The Liberal Democrat leader has shied away from suggesting that ending the first-past-the-post system is a pre-condition for working with another party in a hung parliament. But, in a pledge made in newspaper adverts and leaflets today, Mr Clegg says he will use the support he earns on polling day to "deliver fairness".

Senior figures in the party now see it as crucial that the party earn second place in overall votes if it is to secure a "moral mandate" for reforming the system. "If that happens, the system will have been shown to be tested to breaking point and reform would be inevitable," said one.

Leaflets handed out at train stations this morning read: "This is my personal guarantee that I will use all the support you give me on Thursday to deliver fairness in Britain. I will use your votes to reform Parliament, to deliver a fairer voting system, protect your freedoms and give you the right to sack corrupt MPs."

Mr Clegg's pledge also outlines the party's other main demands, including a radical reform of the tax system and the banking sector. "Whatever the outcome on Thursday, I believe we should be prepared to work together to fix the terrible state of our public finances and ensure economic stability," he says.

After visits to Eastbourne and Durham today, Mr Clegg will hold a homecoming rally in his Sheffield Hallam constituency in the evening. Campaigning at the Frontline Church in the Labour-held Liverpool Wavertree constituency, he said: "We had David Cameron measuring up the curtains for No 10 yesterday and Labour politicians today telling people how they should vote – Peter Hain and Ed Balls telling people what they should vote against, not what they should vote for.

"I want you to vote with your instincts, for the future you want."

What the task requires: Copy the Clegg campaign text again, starting with "After visits to" and going on through "should vote for.", but switch "homecoming rally" to "homecoming event".

Data listing:
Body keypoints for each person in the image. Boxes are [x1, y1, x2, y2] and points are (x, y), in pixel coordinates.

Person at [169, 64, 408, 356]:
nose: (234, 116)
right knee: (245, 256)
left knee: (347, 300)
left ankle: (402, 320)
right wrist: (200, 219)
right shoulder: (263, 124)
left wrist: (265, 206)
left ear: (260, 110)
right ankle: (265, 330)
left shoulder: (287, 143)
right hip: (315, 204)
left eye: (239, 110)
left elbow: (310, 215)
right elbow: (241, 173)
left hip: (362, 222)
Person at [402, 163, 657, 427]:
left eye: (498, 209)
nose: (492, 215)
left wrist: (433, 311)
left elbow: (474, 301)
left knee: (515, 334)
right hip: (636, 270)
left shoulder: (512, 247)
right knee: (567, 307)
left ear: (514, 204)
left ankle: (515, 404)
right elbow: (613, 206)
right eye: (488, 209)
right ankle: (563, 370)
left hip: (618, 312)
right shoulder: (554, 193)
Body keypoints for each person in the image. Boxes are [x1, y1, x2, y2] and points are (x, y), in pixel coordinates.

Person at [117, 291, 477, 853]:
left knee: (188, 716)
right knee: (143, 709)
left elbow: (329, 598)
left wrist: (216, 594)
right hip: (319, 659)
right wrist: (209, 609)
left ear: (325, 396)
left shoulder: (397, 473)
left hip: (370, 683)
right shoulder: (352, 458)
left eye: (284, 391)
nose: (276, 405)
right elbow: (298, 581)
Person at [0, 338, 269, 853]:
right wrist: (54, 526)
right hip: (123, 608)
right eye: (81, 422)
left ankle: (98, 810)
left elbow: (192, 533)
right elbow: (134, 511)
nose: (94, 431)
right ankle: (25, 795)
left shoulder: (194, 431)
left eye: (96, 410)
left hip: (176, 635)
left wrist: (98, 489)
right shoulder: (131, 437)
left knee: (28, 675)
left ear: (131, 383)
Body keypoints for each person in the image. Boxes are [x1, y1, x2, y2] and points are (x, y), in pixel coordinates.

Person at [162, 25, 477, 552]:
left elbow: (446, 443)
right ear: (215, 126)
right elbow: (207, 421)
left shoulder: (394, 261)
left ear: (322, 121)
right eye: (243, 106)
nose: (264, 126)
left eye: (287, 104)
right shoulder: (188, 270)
--
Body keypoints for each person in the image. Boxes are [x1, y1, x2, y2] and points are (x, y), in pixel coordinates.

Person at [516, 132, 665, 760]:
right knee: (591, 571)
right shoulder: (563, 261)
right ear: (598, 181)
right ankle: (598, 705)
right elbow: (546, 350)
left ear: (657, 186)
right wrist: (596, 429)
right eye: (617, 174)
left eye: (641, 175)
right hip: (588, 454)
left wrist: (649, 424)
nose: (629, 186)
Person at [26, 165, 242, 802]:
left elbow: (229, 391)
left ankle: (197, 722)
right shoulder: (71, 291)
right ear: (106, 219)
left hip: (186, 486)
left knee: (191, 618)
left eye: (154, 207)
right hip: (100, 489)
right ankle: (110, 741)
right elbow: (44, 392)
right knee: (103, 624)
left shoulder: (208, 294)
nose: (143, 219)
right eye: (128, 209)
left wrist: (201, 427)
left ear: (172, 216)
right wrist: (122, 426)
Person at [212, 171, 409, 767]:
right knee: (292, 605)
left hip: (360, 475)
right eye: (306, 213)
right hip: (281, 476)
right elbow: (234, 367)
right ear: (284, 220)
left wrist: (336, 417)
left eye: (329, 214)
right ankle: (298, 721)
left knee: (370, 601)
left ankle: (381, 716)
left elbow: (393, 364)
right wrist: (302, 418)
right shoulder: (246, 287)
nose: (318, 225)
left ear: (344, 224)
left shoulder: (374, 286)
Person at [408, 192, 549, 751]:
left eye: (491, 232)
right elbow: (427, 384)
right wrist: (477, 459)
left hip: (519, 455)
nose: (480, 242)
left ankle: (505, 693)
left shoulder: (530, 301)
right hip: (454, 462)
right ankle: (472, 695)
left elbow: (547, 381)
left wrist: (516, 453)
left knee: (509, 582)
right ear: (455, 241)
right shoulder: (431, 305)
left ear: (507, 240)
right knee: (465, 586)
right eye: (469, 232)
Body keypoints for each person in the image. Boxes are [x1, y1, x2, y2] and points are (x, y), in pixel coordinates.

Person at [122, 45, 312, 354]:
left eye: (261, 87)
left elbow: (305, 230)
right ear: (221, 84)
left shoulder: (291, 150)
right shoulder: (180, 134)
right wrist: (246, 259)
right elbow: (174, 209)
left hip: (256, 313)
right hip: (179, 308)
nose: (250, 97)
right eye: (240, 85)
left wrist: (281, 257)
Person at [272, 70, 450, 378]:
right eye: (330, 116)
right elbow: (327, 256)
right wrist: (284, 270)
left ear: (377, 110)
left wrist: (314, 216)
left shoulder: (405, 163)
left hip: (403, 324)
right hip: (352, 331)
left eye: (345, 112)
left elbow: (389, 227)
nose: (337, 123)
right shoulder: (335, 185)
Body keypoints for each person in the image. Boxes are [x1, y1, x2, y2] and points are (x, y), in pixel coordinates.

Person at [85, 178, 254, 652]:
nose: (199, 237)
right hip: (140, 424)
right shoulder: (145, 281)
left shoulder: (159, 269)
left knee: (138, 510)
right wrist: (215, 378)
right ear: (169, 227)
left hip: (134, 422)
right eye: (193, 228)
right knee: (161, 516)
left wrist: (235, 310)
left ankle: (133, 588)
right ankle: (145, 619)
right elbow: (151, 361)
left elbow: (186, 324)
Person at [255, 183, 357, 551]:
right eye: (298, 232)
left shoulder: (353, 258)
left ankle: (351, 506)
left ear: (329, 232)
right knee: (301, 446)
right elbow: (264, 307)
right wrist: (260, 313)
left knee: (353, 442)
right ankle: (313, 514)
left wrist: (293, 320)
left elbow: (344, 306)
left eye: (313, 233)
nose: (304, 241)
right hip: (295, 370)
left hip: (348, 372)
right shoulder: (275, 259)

Solution to the exercise:
After visits to Eastbourne and Durham today, Mr Clegg will hold a homecoming event in his Sheffield Hallam constituency in the evening. Campaigning at the Frontline Church in the Labour-held Liverpool Wavertree constituency, he said: "We had David Cameron measuring up the curtains for No 10 yesterday and Labour politicians today telling people how they should vote – Peter Hain and Ed Balls telling people what they should vote against, not what they should vote for.